SKILL: Structured Knowledge Infusion for Large Language Models
This work addresses the challenge of efficiently integrating structured knowledge into LLMs for improved performance on knowledge-intensive tasks, particularly useful for industry-scale applications where alignment between graphs and text is not required.
The authors tackled the problem of whether large language models can better internalize knowledge from structured data like knowledge graphs compared to text, by proposing a method to infuse structured knowledge into LLMs through direct training on factual triples. They showed that models pre-trained on Wikidata KG outperformed T5 baselines on tasks like FreebaseQA and WikiHop, with a 3x improvement in exact match score on MetaQA when trained on a smaller KG.

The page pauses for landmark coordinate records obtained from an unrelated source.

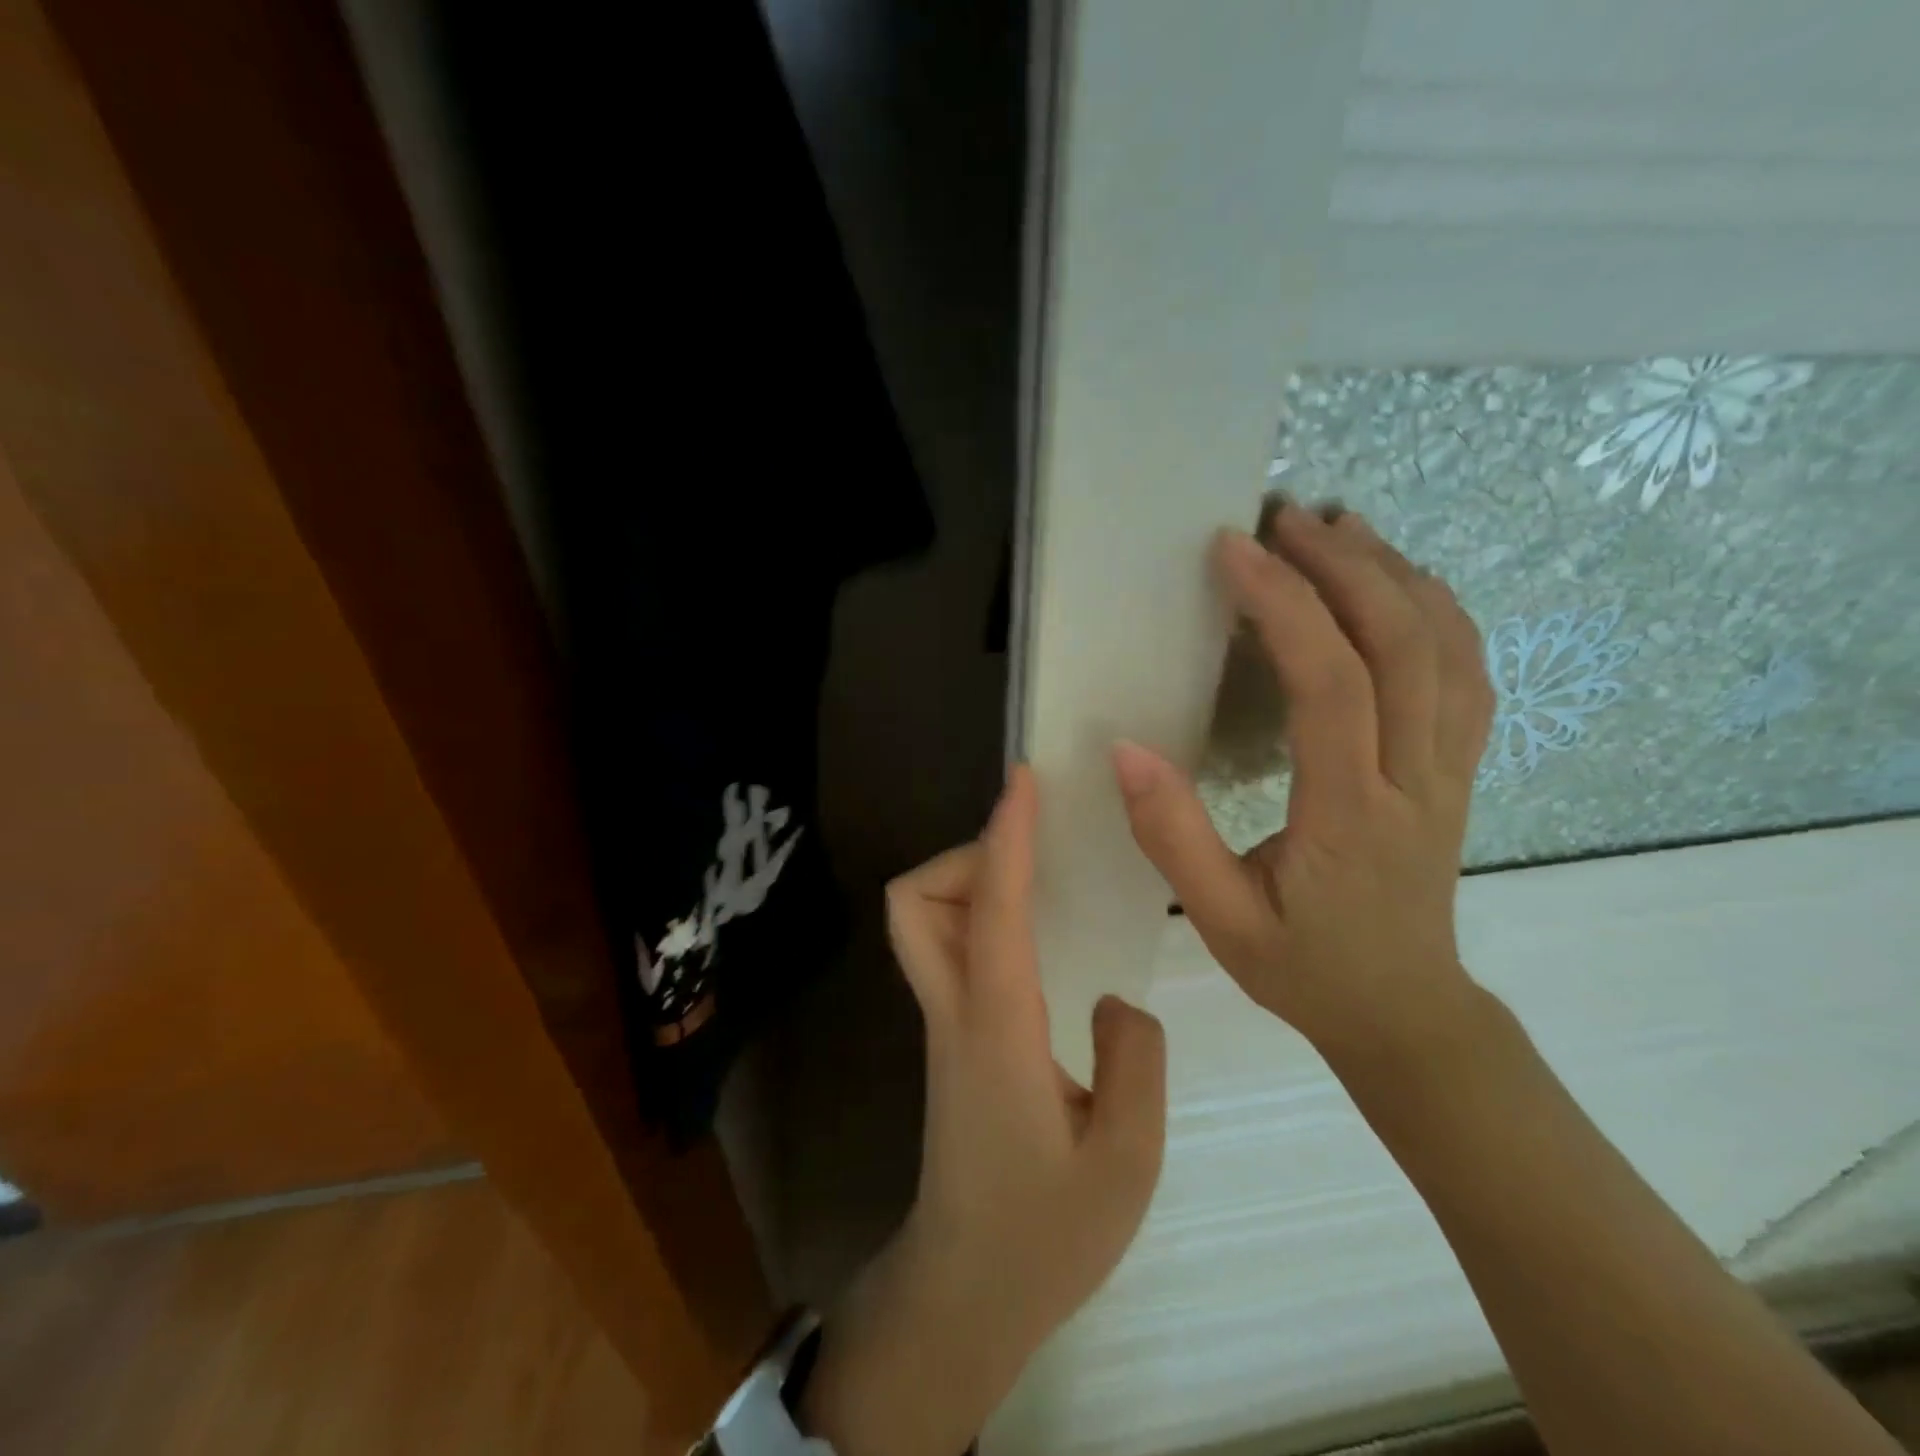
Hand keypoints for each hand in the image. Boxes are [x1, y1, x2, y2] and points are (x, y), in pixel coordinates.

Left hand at [802, 767, 1166, 1455]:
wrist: (967, 1292)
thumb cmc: (1045, 1235)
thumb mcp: (1126, 1160)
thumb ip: (1136, 1060)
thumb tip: (1114, 999)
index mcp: (996, 1029)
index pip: (991, 909)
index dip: (1005, 836)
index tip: (1023, 782)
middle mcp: (954, 1013)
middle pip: (914, 902)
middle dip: (965, 856)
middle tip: (1031, 855)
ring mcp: (943, 1025)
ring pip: (920, 922)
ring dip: (967, 883)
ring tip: (1036, 887)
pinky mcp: (950, 1039)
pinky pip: (947, 949)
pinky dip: (978, 916)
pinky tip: (1033, 936)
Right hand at [1110, 503, 1494, 1063]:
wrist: (1405, 1012)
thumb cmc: (1305, 968)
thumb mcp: (1220, 921)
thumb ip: (1172, 837)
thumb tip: (1125, 749)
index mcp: (1351, 814)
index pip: (1331, 685)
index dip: (1286, 606)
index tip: (1235, 550)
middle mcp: (1415, 778)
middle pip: (1404, 646)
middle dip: (1346, 566)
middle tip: (1287, 516)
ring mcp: (1450, 771)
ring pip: (1448, 649)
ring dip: (1396, 574)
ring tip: (1341, 526)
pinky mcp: (1458, 770)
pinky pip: (1468, 674)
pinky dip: (1440, 611)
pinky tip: (1403, 582)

Large language models (LLMs) have demonstrated human-level performance on a vast spectrum of natural language tasks. However, it is largely unexplored whether they can better internalize knowledge from a structured data, such as a knowledge graph, or from text. In this work, we propose a method to infuse structured knowledge into LLMs, by directly training T5 models on factual triples of knowledge graphs (KGs). We show that models pre-trained on Wikidata KG with our method outperform the T5 baselines on FreebaseQA and WikiHop, as well as the Wikidata-answerable subset of TriviaQA and NaturalQuestions. The models pre-trained on factual triples compare competitively with the ones on natural language sentences that contain the same knowledge. Trained on a smaller size KG, WikiMovies, we saw 3x improvement of exact match score on MetaQA task compared to T5 baseline. The proposed method has an advantage that no alignment between the knowledge graph and text corpus is required in curating training data. This makes our method particularly useful when working with industry-scale knowledge graphs.